Work instructions – Copy out everything from the line containing "Document page, 1654x1241 pixels." down to the end of the items, with both ends included and each line reproduced exactly.

■ ■ ■

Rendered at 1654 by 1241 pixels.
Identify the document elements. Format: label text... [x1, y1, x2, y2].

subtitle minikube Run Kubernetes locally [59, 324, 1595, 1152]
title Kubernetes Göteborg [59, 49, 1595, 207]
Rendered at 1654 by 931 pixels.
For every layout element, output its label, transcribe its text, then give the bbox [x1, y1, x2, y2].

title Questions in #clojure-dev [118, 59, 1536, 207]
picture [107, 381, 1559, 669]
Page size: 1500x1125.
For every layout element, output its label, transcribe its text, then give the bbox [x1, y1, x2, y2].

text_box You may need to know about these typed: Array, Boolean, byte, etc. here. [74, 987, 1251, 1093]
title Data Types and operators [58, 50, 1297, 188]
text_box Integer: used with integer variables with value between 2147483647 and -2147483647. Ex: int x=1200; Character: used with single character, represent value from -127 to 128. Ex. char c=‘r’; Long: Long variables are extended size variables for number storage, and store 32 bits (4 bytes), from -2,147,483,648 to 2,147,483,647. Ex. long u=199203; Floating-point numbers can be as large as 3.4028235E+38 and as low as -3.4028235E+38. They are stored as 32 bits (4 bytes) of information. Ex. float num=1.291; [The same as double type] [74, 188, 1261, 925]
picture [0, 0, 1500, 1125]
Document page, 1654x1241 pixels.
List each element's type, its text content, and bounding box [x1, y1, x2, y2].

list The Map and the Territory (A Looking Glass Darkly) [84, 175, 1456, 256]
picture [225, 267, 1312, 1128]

■ ■ ■

Task solution –
Document page, 1654x1241 pixels.
List each element's type, its text content, and bounding box [x1, y1, x2, y2].

list The Map and the Territory (A Looking Glass Darkly) [84, 175, 1456, 256]
picture [225, 267, 1312, 1128]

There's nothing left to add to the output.